Missed Marketing Messages? A Look at Lost Opportunities for Credit Unions

Two recent ads with credit union-esque themes trigger questions about how the industry should advocate for credit unions and members.


I listen to National Public Radio in the mornings on Washington’s WAMU and last week for the first time heard a quick public service/sponsorship announcement from CUNA. The brief spot cited credit unions’ role as trusted financial providers to the “little guy.” Given the station’s generally progressive listenership, it struck me as a clever marriage of message and audience.

The spot ended with an invitation to visit the website www.lookoutforthelittleguy.com. As soon as I got to work, I typed out the URL, eagerly anticipating a new consumer-oriented site explaining why and how credit unions are the protectors of economic democracy and equality. The link opened up CUNA’s regular home page. The top of the page featured a link to a credit union locator, but no other obvious consumer-oriented information, actions to take, or reference to the “little guy” theme.

Stop the presses! It has been called to our attention that the site mentioned in the CUNA radio spot is www.lookoutforthelittleguy.ORG, not .com.

(The royal) we had not had our coffee yet on that very early morning. However, we doubt that we are the only person to mishear. How about linking the .com site to the .org site?

The .org site is a great start on a consumer-oriented site and we look forward to following the adventures of the cute little guy. Peace.

Contrast this with an advertisement currently running in the current issue of Fast Company magazine. This full-page ad reads “I don’t 'Heart' my bank.” It sounds like a theme that credit unions could build on, but it actually directs readers to the site www.startabank.com.

When you follow the URL, you arrive at an action-oriented site that walks interested professionals through the steps involved in evaluating and launching a de novo bank. The firm placing the magazine ad offers consulting on the chartering process.

Imagine if the ad “I don’t 'Heart' my bank” brought individuals to a site about chartering a credit union. How should the ad position the rationale for starting a credit union?

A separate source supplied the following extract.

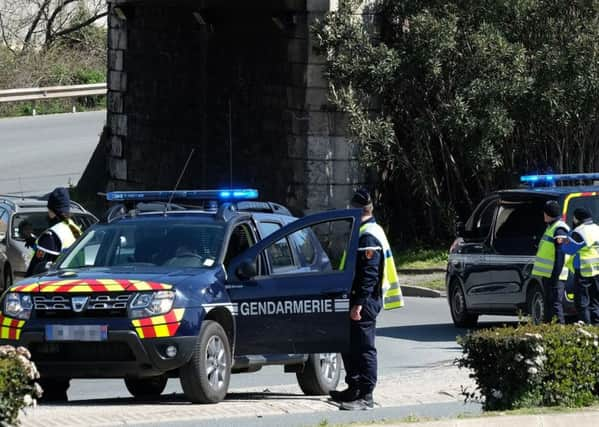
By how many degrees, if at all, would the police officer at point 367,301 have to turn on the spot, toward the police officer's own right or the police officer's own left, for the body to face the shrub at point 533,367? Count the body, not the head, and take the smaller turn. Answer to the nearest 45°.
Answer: approximately 135° to the police officer's own left

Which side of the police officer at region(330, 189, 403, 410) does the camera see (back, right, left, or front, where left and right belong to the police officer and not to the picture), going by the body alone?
left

If www.lookoutforthelittleguy.com was a brand-new site, what do you think are the most compelling points it should provide to consumers? What actions should it enable visitors to take?




Jan. 22, 2007


  • Melanie- Use a dot-org suffix (NOT dot-com) and you'll get the real little guy's story
  • All of the comments above are right on. This site should define our differentiators clearly. We did this with a site that we leverage through all of our mass marketing at www.WhyWeAreBest.org. The content to build a robust message is there, it just needs built out...
    Rich Jones
  • Great article, Melanie. What a terrible call for CUNA to have that URL redirect to the main CUNA site! Wasted opportunity. What would the ideal site look like? It would present credit union vs. bank rate averages. It would show the amazingly high customer loyalty scores that CUs get vs. banks. It would focus on initiatives like the NCUF's REAL Solutions project. It would provide a simple zip code locator for consumers to find local credit unions and see if membership requirements could be met. It would speak in plain language and incorporate social media elements like a blog/podcast dealing with financial literacy. And it would focus on telling real stories about CUs standing up for the little guy.
    Trey Reeme
  • Interesting commentary on a lot of levels. One, maybe it is a little presumptive to hope that listeners will make the leap from the "looking out for the little guy" message to CUNA's general mission as displayed by its homepage. Even a small splash at the "littleguy" URL that eventually leads to CUNA might better assist the transition from message to opportunity. Second, while I'm not sure how to fit the little heart symbol in the URL, there is a opportunity here to capitalize on growing concern about banking options. Someone just needs to pick it up and run with it! Good insight.
  • Gotta say I disagree on the updated: "The .org site is a great start on a consumer-oriented site." CUNA has stated that the site isn't consumer-oriented, but rather aimed at members of Congress and their staffs. To CUNA's credit they've been talking publicly about the campaign and hopefully is receptive to advice on how to make it better.
    Trey Reeme
  • Does it bother anyone else that the Little Guy is a balding white 47 year-old man? The typical credit union member. Why would we lead with that image? www.bankerspank.com -- I have no idea who made these (I doubt it was CUNA) but these rock my world. Best advertising I've EVER seen about the movement -- because young people (who we so desperately need to appeal to) will relate to it, it's smart and funny.